Owing to this restriction, there is also no need to discuss
the question whether objections based upon the principle of
“nullum crimen” might be raised against secs. 2 and 4 of
the Nazi Punishment Law which refer expressly to offences
under the “Criminal Code Ordinance” of 1936. However –
should the Information be amended so as to apply a different
legal provision to the facts as charged – it will be
sufficient to state that the Criminal Code Ordinance
continues to be in force as new Israeli law. Although the
Ordinance continues to be in force as to its contents – more
or less – as enacted in 1936, its legal basis as part of
Israeli law, however, is only the provision of the
Declaration of Independence, dated 14 May 1948 – that the
law in force in Palestine on that date shall continue to be
in force, inasmuch as it is not in contradiction to the
legal principles embodied in the Declaration of Independence
– and the corresponding provision of sec. 11 of the “Law and
Administration Ordinance, 5708-1948,” dated 21 May 1948.

III. Crime against humanity[1] and the crime of membership
in an organization (as a crime against humanity in the wider
connotation) are offences unknown in Israeli law before the
enactment of the Nazis and Nazi Collaborators (Punishment)
Law on 1 August 1950. Neither were these offences known in
international criminal law up to the end of the Second World
War. This statement cannot be met by the objection that in
Israeli law – as well as in the law of other nations –
certain varieties of the crime against humanity, as for
instance homicide, had been punishable by law already before
1950, and that to that extent crimes against humanity should
not be considered as being a “new” offence at all. But in
reply to that objection it has to be stated that sec. 1 of
the Nazi Punishment Law – as well as art. 6(c) of the London
Charter and art.II 1(c) of the Control Council Law No.10
which already served as the model for the Israeli provision
– is not intended to bring about only a specification of
facts which had already constituted an offence and a change
in the penalties provided, but to establish a new offence
which is intended to deal with a kind of criminal activity
entirely new in the view of Israel (and of the allied
victorious powers).[2] This applies, in particular, to the
crimes against the Jewish People characterized by the
offender’s intention “to destroy the Jewish People in whole
or in part” (sec. 1 (b) of the Nazi Punishment Law). The
criminal proceedings in Israel against Eichmann are
distinguished, in addition, by the fact that at the time
when the Accused had committed the offences imputed to him,
a general Israeli criminal code under which the “classic”
crimes, as murder, unlawful wounding, deprivation of liberty
etc., had been made punishable, had not even existed and
that Israel, as has been demonstrated above in detail,
cannot claim jurisdiction under international law over the
Accused Eichmann either in respect of these “classic” crimes
or in respect of the crimes against humanity.

> Raw data:
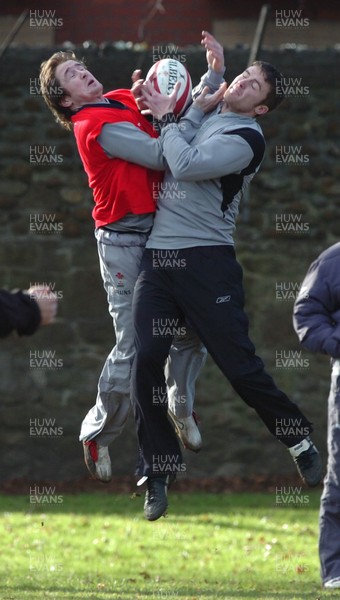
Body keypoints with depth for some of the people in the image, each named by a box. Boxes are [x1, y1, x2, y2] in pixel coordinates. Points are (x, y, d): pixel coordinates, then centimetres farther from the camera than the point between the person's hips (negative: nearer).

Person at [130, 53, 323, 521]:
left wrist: (167, 118, -5)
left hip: (206, 260, -6)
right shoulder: (203, 113, 17)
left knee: (240, 366, -6)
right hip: (158, 257, 6)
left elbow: (184, 166, -17)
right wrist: (196, 108, 2)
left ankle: (300, 439, 16)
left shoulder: (245, 137, -7)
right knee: (145, 362, -7)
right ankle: (158, 473, 2)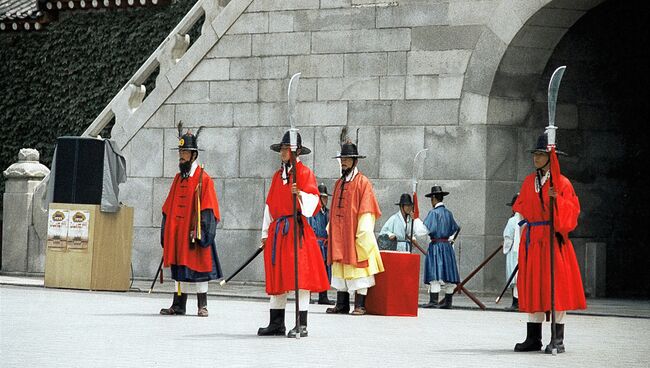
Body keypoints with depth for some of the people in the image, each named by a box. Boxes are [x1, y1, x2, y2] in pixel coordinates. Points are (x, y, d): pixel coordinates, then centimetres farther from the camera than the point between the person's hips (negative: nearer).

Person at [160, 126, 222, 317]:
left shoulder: (204, 179, -5)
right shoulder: (178, 178, 15)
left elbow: (208, 209, -10)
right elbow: (168, 207, 17)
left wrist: (199, 232, -18)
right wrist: (166, 232, 12)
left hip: (193, 233, -6)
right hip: (177, 232, 6)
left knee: (197, 267, -3)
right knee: (179, 269, 8)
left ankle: (202, 306, 4)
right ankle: (178, 305, 11)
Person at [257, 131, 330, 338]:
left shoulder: (304, 173, -1)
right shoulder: (277, 175, 20)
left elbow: (312, 200, -12)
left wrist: (300, 194, -32)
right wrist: (266, 233, 18)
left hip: (296, 230, -7)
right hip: (277, 231, 7)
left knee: (299, 276, -10)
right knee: (276, 277, 8)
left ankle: (302, 325, -10)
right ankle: (276, 323, 14)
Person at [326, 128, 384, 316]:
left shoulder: (363, 182, -4)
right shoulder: (339, 183, 16)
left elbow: (366, 211, -9)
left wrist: (363, 231, -15)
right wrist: (331, 228, 13)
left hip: (355, 235, -7)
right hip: (339, 235, 7)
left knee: (357, 267, -6)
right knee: (340, 269, 6)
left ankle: (360, 305, -5)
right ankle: (341, 304, 9)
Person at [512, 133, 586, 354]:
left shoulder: (562, 183, -3)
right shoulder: (529, 182, 12)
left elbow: (571, 211, -8)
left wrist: (557, 200, -25)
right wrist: (523, 236, 13)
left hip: (553, 241, -5)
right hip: (532, 241, 5)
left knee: (555, 287, -4)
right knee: (533, 288, 5)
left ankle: (558, 340, -1)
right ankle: (533, 338, 9)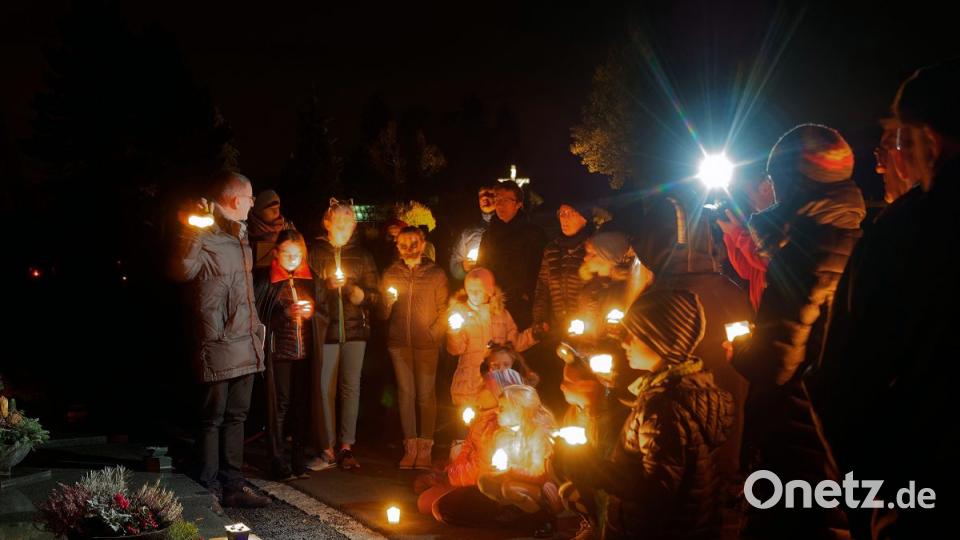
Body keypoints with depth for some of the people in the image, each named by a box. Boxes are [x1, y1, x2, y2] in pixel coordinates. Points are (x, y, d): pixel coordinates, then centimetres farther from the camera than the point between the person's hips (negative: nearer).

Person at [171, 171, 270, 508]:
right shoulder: (206, 237, -12)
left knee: (236, 416, 13)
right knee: (213, 419, 0)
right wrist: (191, 234, -42)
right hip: (219, 344, -9)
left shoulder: (240, 236, 16)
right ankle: (209, 492, 9)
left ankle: (232, 487, 22)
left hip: (246, 345, 9)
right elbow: (183, 271, -31)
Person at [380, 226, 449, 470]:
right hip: (399, 343, 2)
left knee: (426, 395, -2)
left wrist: (434, 334, -10)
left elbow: (444, 310, 1)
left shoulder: (436, 274, 4)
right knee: (405, 394, 3)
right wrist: (388, 303, -12)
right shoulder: (390, 274, 10)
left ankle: (425, 448, 5)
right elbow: (383, 314, 8)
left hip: (426, 344, -2)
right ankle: (410, 447, 8)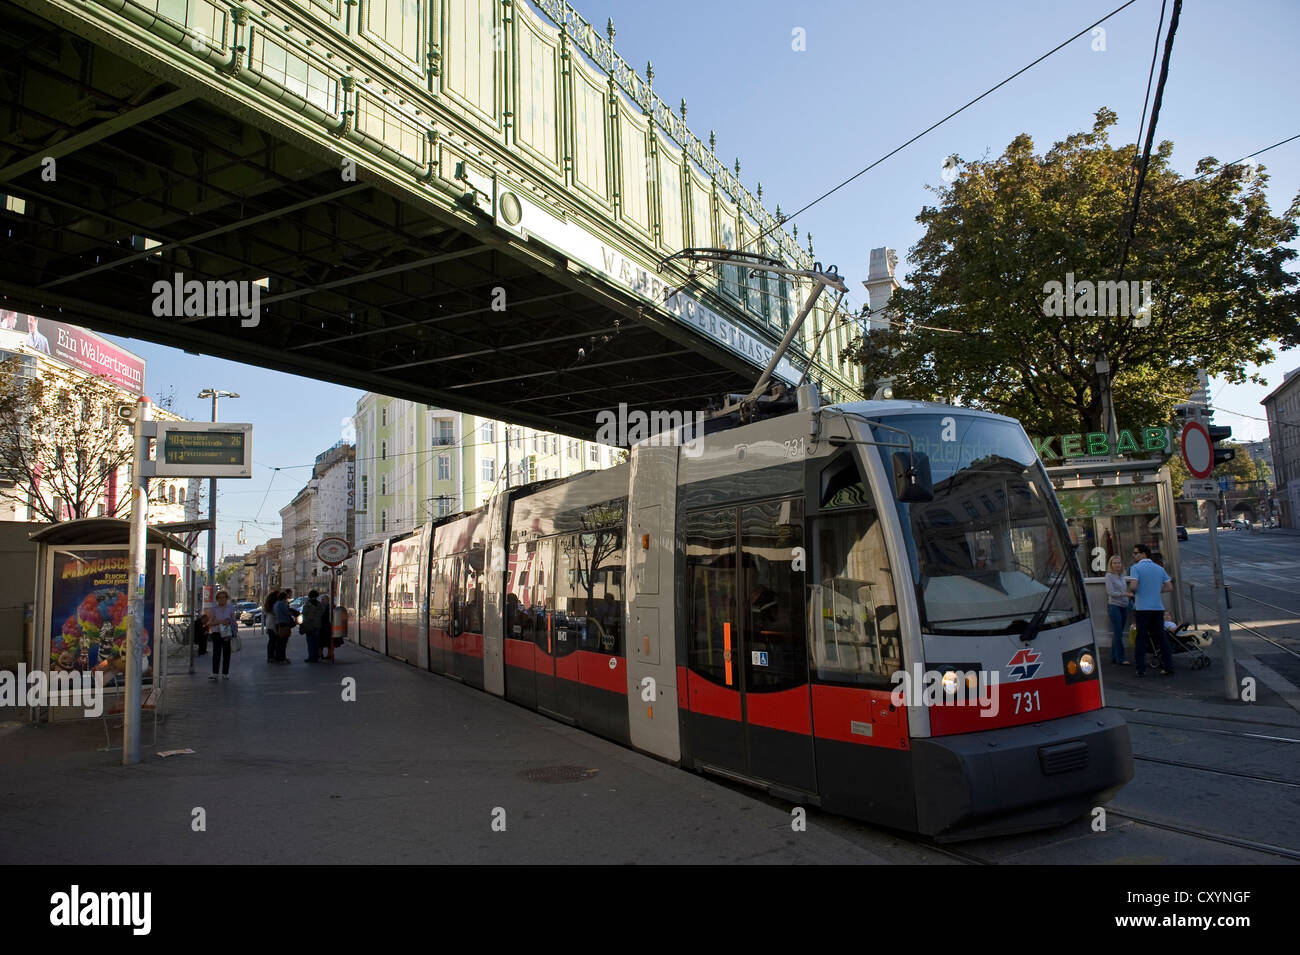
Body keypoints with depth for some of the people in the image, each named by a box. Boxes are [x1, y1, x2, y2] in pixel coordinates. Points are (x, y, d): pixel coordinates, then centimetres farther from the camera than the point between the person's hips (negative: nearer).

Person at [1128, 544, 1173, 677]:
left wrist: (1132, 591, 2)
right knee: (1162, 637, 12)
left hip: (1142, 608, -4)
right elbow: (1169, 587, 9)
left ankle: (1141, 669, 0)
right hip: (1158, 607, 5)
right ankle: (1169, 667, 13)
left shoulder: (1136, 568, -8)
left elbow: (1133, 586, -19)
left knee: (1141, 639, 1)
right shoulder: (1159, 568, 10)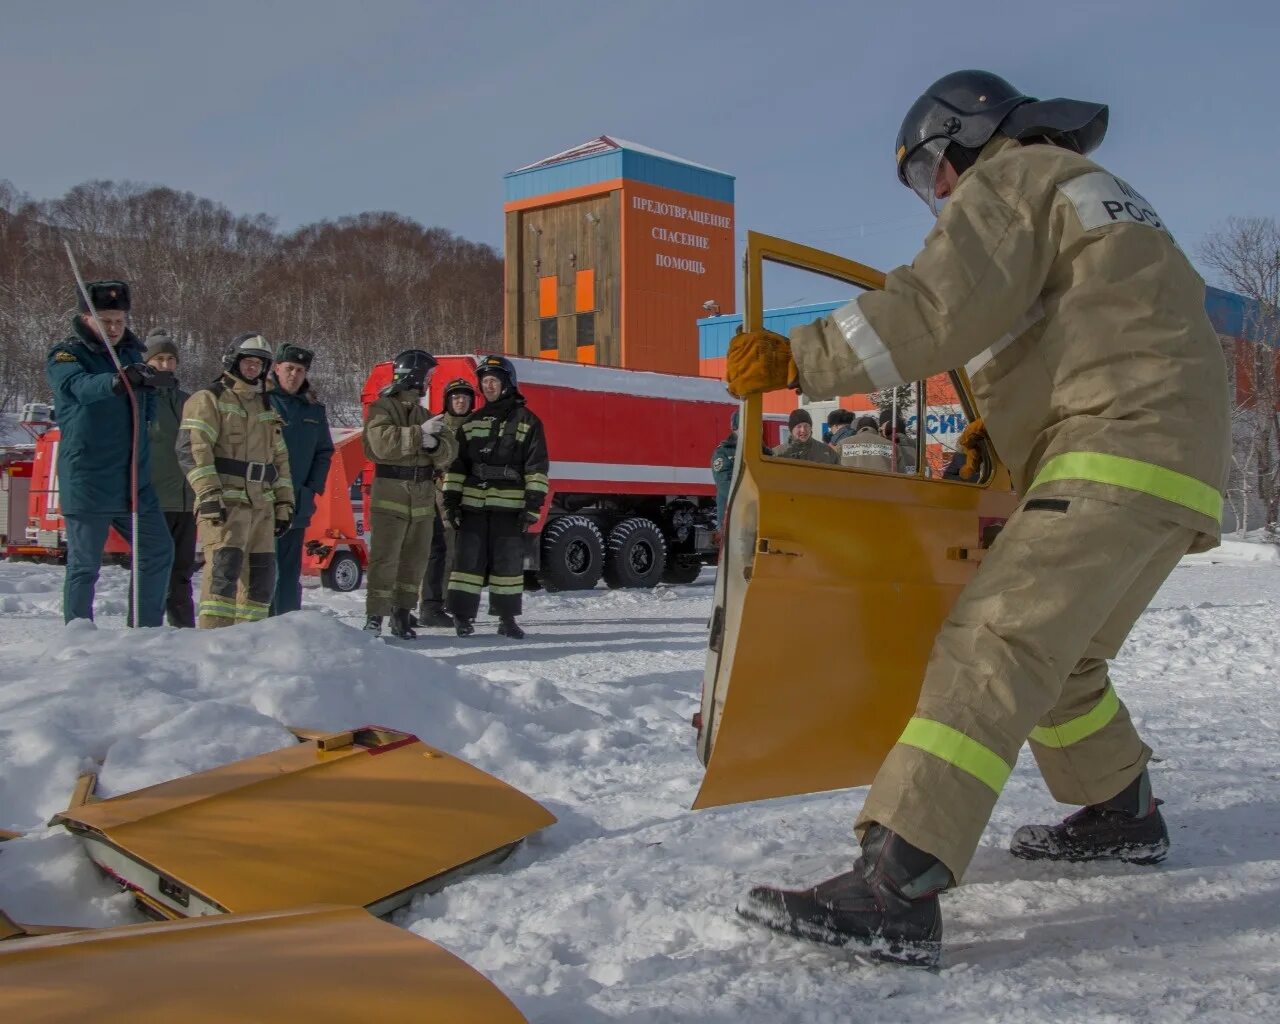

> Set of tasks:
A. Retype the part of the Nazi Punishment Law passage above that opens with "III. Crime against" and closes with "Nazi Collaborators (Punishment)".
B. Extend the passage on the Eichmann proceedings and the Nazi Punishment Law above, starting after its last sentence.

> Responses:
A.
III. Crime against humanity[1] and the crime of membership
in an organization (as a crime against humanity in the wider
connotation) are offences unknown in Israeli law before the
enactment of the Nazis and Nazi Collaborators (Punishment)

B.
These facts are corroboration of the view that secs. 1 and 3
of the Nazi Punishment Law constitute, without any doubt, an
“ex-post-facto law” – a criminal law having no retrospective

B. I. The principle of “nulla poena sine lege” in
continental-European jurisdictions

1. Germany

The catchwordlike formulation of the principle has its
origin with Paul Johann Anselm Feuerbach who, in his
“Lehrbuch des gemeinen in Deutschland gueltigen peinlichen
Rechts” (1st ed. 1801), coined the following dictum:

“Nulla poena sine lege, nulla poena sine crimine,
nullum crimen sine poena legali.”

However, it would be erroneous to assume that this formula
is also the historical origin of the principle itself, the
history of the principle is much longer.[3]

At the time of the Weimar Republic, this principle has been
entrenched constitutionally as a basic right in art. 116 of
the Constitution of the Reich. The Bonn Basic Law for the
Federal Republic of Germany, dated 1949, has likewise
established the prohibition of legislation with
retrospective effect as a basic right, in art. 103 (II). The
retrospective effect of the criminal statute, as well as its
construction by way of analogy to the detriment of the
Accused, has been – or is – prohibited in both cases by
virtue of constitutional provision.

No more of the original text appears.